Dienstleister nutzen ihre Preissetzungsmacht

Für die EZB lohnt sich auch ein genauerer Blick auf die Entwicklungen im Dienstleistungssektor, dessen Preise bei der Inflationsmessung eine dominierende Rolle spielen. Gemäß der HCOB PMI-Umfrage sind die Firmen dieses Sektors nach wie vor in der Lage höhere Kosten an ihre Kunden weiterzugeben. Der Spielraum dafür ist gegenüber dem Vormonat nur leicht zurückgegangen. Und warum sollten Unternehmen hier auch stärker nachgeben? Immerhin konnte den vierten Monat in Folge eine wachsende Zahl von Neugeschäften akquiriert werden. Vor diesem Hintergrund wurde auch mehr Personal eingestellt. Dass in dieser Lage Arbeitnehmer auf historisch überdurchschnittliche Lohnerhöhungen drängen, ist kein Wunder.

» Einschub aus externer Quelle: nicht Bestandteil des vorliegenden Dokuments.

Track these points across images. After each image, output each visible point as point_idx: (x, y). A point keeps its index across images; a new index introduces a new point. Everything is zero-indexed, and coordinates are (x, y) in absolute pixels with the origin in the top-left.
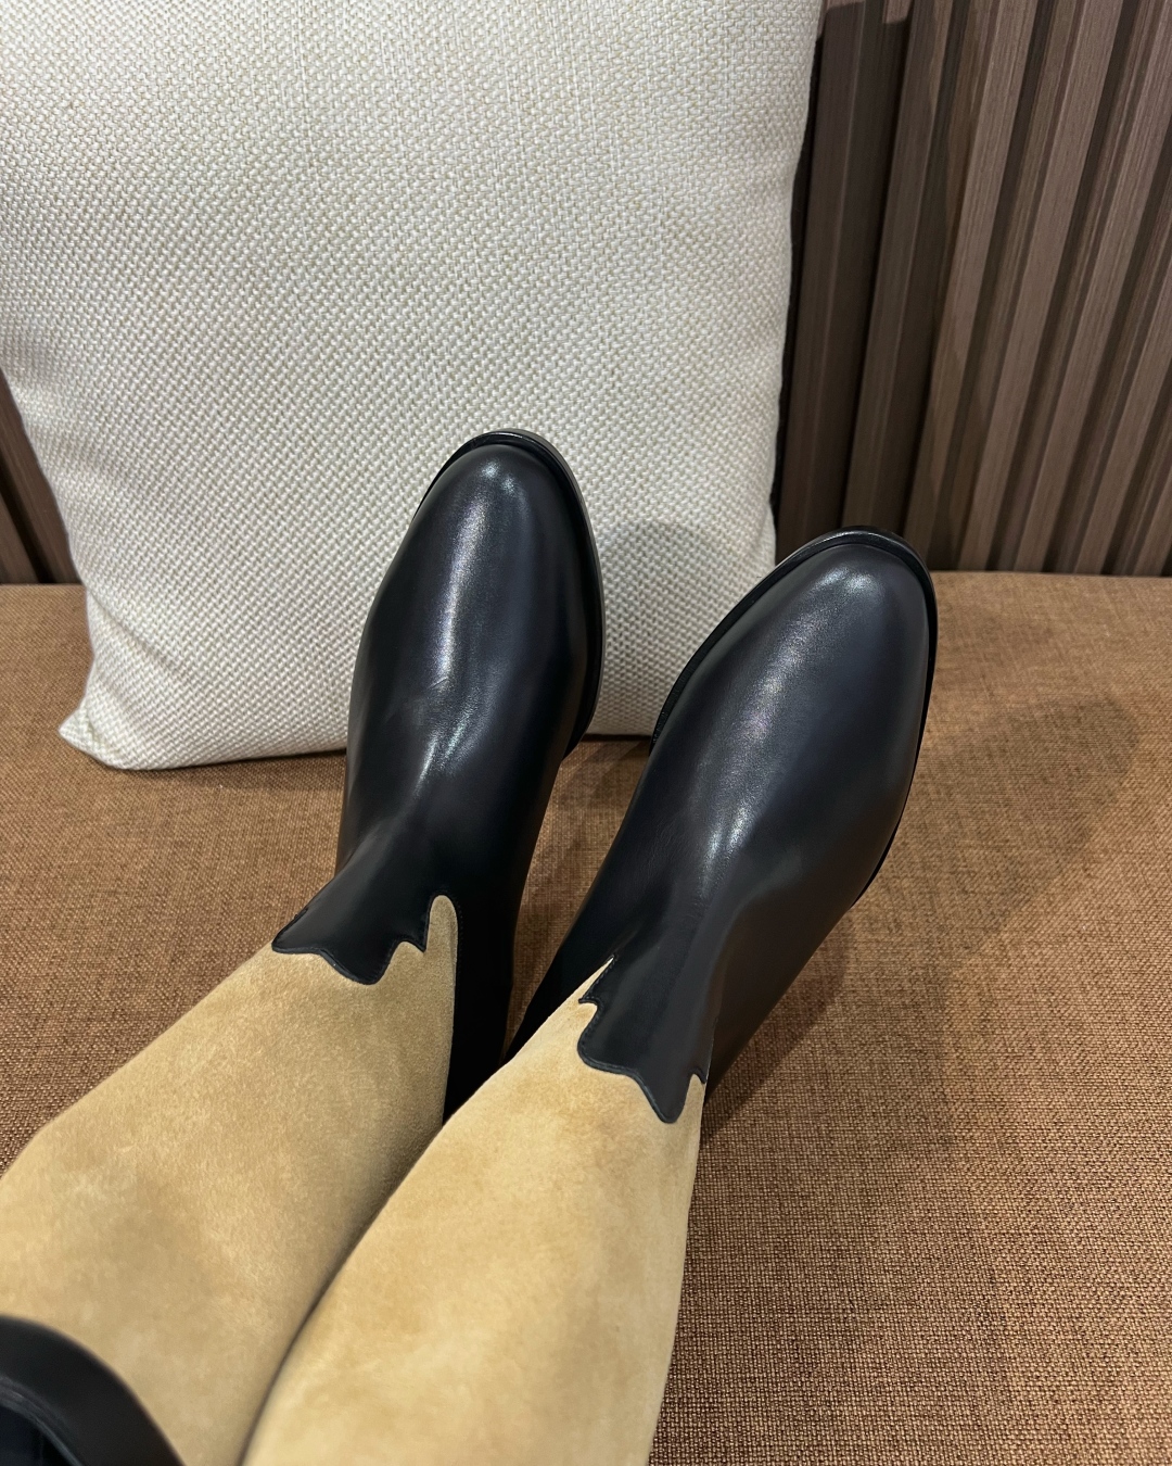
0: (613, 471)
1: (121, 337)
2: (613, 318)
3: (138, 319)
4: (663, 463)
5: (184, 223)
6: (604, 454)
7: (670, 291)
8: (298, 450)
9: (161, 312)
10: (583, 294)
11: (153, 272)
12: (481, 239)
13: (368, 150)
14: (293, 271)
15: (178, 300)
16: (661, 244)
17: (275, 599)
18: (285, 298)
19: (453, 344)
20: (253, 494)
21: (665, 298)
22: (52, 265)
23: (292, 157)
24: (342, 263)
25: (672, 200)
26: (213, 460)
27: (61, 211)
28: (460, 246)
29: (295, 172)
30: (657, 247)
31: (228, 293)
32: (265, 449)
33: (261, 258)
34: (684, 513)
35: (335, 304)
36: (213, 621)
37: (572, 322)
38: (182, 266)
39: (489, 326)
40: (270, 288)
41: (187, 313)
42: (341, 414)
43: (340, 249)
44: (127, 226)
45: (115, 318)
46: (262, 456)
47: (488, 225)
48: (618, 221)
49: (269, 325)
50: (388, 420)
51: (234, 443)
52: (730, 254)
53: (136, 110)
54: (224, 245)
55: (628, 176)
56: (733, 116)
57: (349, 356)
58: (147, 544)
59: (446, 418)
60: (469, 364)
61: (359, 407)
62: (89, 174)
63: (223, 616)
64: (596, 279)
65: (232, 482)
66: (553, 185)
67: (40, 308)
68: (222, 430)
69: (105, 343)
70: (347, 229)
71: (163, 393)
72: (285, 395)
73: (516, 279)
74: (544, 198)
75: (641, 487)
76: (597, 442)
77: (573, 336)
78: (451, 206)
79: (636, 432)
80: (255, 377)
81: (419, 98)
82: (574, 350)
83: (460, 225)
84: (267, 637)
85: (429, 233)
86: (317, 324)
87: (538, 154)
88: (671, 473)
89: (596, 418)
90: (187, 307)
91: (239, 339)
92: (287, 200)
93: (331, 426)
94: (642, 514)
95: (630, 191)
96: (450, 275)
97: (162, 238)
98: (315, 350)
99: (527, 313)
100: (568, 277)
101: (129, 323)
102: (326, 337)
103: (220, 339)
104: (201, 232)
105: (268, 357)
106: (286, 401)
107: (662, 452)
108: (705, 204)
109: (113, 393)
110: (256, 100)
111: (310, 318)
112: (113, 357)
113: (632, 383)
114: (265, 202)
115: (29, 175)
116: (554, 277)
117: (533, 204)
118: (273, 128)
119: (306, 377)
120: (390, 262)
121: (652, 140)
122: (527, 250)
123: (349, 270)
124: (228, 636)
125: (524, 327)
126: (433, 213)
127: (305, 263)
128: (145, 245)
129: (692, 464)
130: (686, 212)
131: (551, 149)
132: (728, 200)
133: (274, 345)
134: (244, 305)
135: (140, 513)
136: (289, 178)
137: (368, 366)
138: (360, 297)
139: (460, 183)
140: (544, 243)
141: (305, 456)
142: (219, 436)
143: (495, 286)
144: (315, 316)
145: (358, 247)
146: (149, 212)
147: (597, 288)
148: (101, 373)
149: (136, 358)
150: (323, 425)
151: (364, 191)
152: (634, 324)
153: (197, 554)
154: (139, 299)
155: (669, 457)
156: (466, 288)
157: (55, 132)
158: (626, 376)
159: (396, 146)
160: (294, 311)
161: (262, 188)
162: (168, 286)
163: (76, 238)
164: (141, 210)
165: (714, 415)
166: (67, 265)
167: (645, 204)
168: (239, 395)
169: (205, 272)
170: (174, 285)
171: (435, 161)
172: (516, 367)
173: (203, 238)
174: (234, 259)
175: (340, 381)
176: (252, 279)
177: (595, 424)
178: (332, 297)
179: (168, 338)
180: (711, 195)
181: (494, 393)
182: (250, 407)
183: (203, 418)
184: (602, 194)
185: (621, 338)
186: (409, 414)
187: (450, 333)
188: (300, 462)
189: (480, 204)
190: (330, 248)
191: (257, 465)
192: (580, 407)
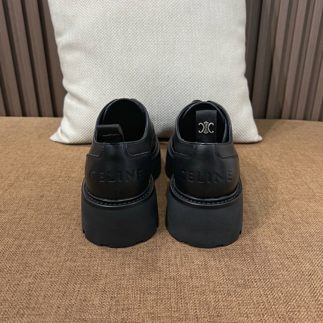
8: (132, 37)
17: (120, 81)
20: (119, 50)
26: (110, 41)
32: (124, 37)
36: (102, 89)
42: (144, 27)
50: (155, 29)
51: (116, 36)
57: (147, 13)
58: (88, 69)
59: (170, 28)
63: (105, 88)
65: (114, 47)
72: (130, 23)
84: (116, 93)
93: (141, 30)
102: (142, 9)
119: (136, 18)
124: (105, 93)
133: (129, 11)
135: (87, 61)
150: (139, 30)
153: (101, 70)
168: (119, 24)
175: (144, 19)
181: (181, 23)
191: (121, 42)
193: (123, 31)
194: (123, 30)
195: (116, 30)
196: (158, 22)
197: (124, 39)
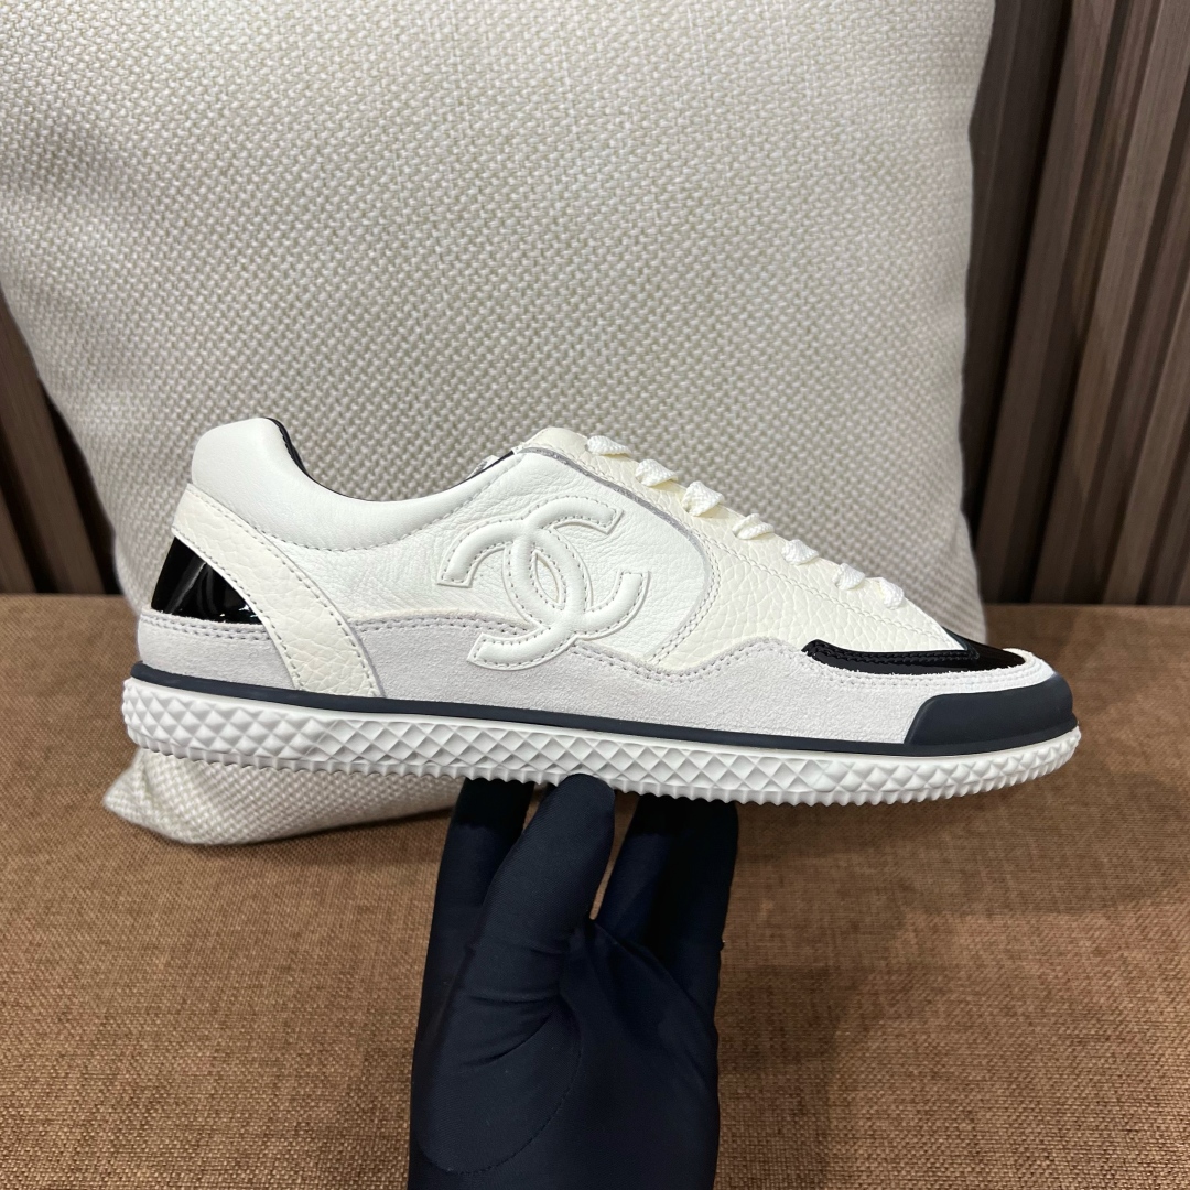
0: (809, 446)
1: (218, 315)
2: (809, 268)
3: (242, 290)
4: (864, 435)
5: (305, 175)
6: (800, 427)
7: (871, 236)
8: (433, 442)
9: (271, 282)
10: (777, 242)
11: (262, 235)
12: (660, 182)
13: (527, 86)
14: (435, 227)
15: (292, 267)
16: (861, 182)
18: (424, 259)
19: (625, 306)
21: (865, 244)
22: (136, 234)
23: (438, 95)
24: (495, 216)
25: (872, 134)
26: (328, 459)
27: (151, 170)
28: (636, 191)
29: (440, 111)
30: (854, 185)
31: (355, 255)
32: (394, 442)
33: (397, 211)
34: (888, 492)
35: (485, 265)
37: (764, 275)
38: (299, 226)
39: (669, 282)
40: (406, 248)
41: (302, 282)
42: (488, 395)
43: (492, 199)
44: (234, 182)
45: (212, 292)
46: (390, 451)
47: (669, 166)
48: (814, 157)
49: (404, 291)
50: (545, 400)
51: (355, 436)
52: (929, 195)
53: (250, 47)
54: (352, 199)
55: (825, 107)
56: (931, 42)
57: (500, 325)
59: (614, 393)
60: (644, 327)
61: (511, 386)
62: (188, 124)
64: (791, 224)
66: (742, 118)
67: (115, 287)
68: (341, 422)
69: (197, 323)
70: (502, 175)
71: (268, 380)
72: (421, 376)
73: (699, 227)
74: (733, 133)
75: (840, 463)
76: (791, 413)
77: (765, 290)
78: (625, 145)
79: (834, 399)
80: (383, 355)
81: (587, 26)
82: (766, 306)
83: (635, 167)
85: (599, 177)
86: (463, 289)
87: (726, 84)
88: (873, 447)
89: (789, 385)
90: (303, 274)
91: (366, 311)
92: (429, 144)
93: (475, 410)
94: (841, 495)
95: (827, 123)
96: (623, 225)
97: (275, 194)
98: (458, 320)
99: (713, 265)
100: (760, 222)
101: (229, 298)
102: (474, 304)
103: (342, 311)
104: (325, 185)
105: (401, 330)
106: (421, 383)
107: (863, 422)
108: (904, 138)
109: (204, 383)
110: (396, 32)
111: (454, 281)
112: (206, 340)
113: (830, 342)
114: (404, 147)
115: (112, 130)
116: (744, 223)
117: (720, 139)
118: (416, 63)
119: (447, 353)
120: (551, 212)
121: (850, 67)
122: (716, 192)
123: (503, 223)
125: (709, 283)
126: (604, 153)
127: (449, 216)
128: (253, 204)
129: (896, 435)
130: (886, 147)
131: (740, 78)
132: (926, 134)
133: (409, 315)
134: (374, 269)
136: (434, 118)
137: (524, 336)
138: (515, 255)
139: (635, 118)
140: (733, 184)
141: (442, 448)
142: (336, 429)
143: (676, 236)
144: (460, 280)
145: (514, 196)
146: (262, 164)
147: (792, 234)
148: (191, 360)
149: (235, 340)
150: (467, 410)
151: (522, 131)
152: (833, 273)
154: (244, 268)
155: (871, 428)
156: (642, 239)
157: (148, 77)
158: (823, 335)
159: (562, 78)
160: (435, 274)
161: (401, 131)
162: (280, 251)
163: (167, 201)
164: (252, 162)
165: (917, 378)
166: (155, 233)
167: (843, 137)
168: (363, 378)
169: (327, 232)
170: (288, 249)
171: (607, 95)
172: (697, 330)
173: (326, 192)
174: (364, 215)
175: (489, 357)
176: (385, 237)
177: (789, 391)
178: (481, 256)
179: (278, 312)
180: (909, 128)
181: (673, 362)
182: (376, 392)
183: (317, 408)
184: (797, 127)
185: (818, 291)
186: (571, 392)
187: (622, 293)
188: (436, 456)
189: (659, 143)
190: (480, 198)
192: (771, 374)
193: (388, 413)
194: (386, 407)
195: (355, 407)
196: (558, 369)
197: (395, 449)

Das Ende der Zinsanhebungen naht

Aus geldpolitischer Sicht bedeutet dies, dass die EZB mindestens noch ein weiteres Mal an der Zinsschraube drehen und der Einlagenzins dann bei 3,5 % liegen wird, bevor die Notenbank dann für mehrere Quartale pausieren dürfte. Auch die langfristigen Bund-Renditen sollten im Jahresverlauf noch steigen. Wir halten zum Jahresende eine Rendite von zehnjährigen Bunds bei 3,25 % für wahrscheinlich. Das Wirtschaftswachstum in der Eurozone dürfte auf das ganze Jahr gerechnet trotz der derzeit freundlichen Entwicklung im Dienstleistungssektor mit 0,4 % niedrig bleiben. Wir sehen gewisse Aufwärtsrisiken, zumal das erste Quartal durch einen Irland-Sondereffekt nach unten gezogen wurde, geben aber auch zu bedenken, dass der Renditeanstieg sich in der Regel mit einer gewissen Verzögerung bremsend in den meisten Sektoren einer Volkswirtschaft bemerkbar macht.

Mit anderen Worten, wir wissen zwar nicht, was mit der Konjunktur geschieht, aber wir haben, unter anderem durch die HCOB PMI Indizes, eine gut begründete Vermutung, was gerade passiert.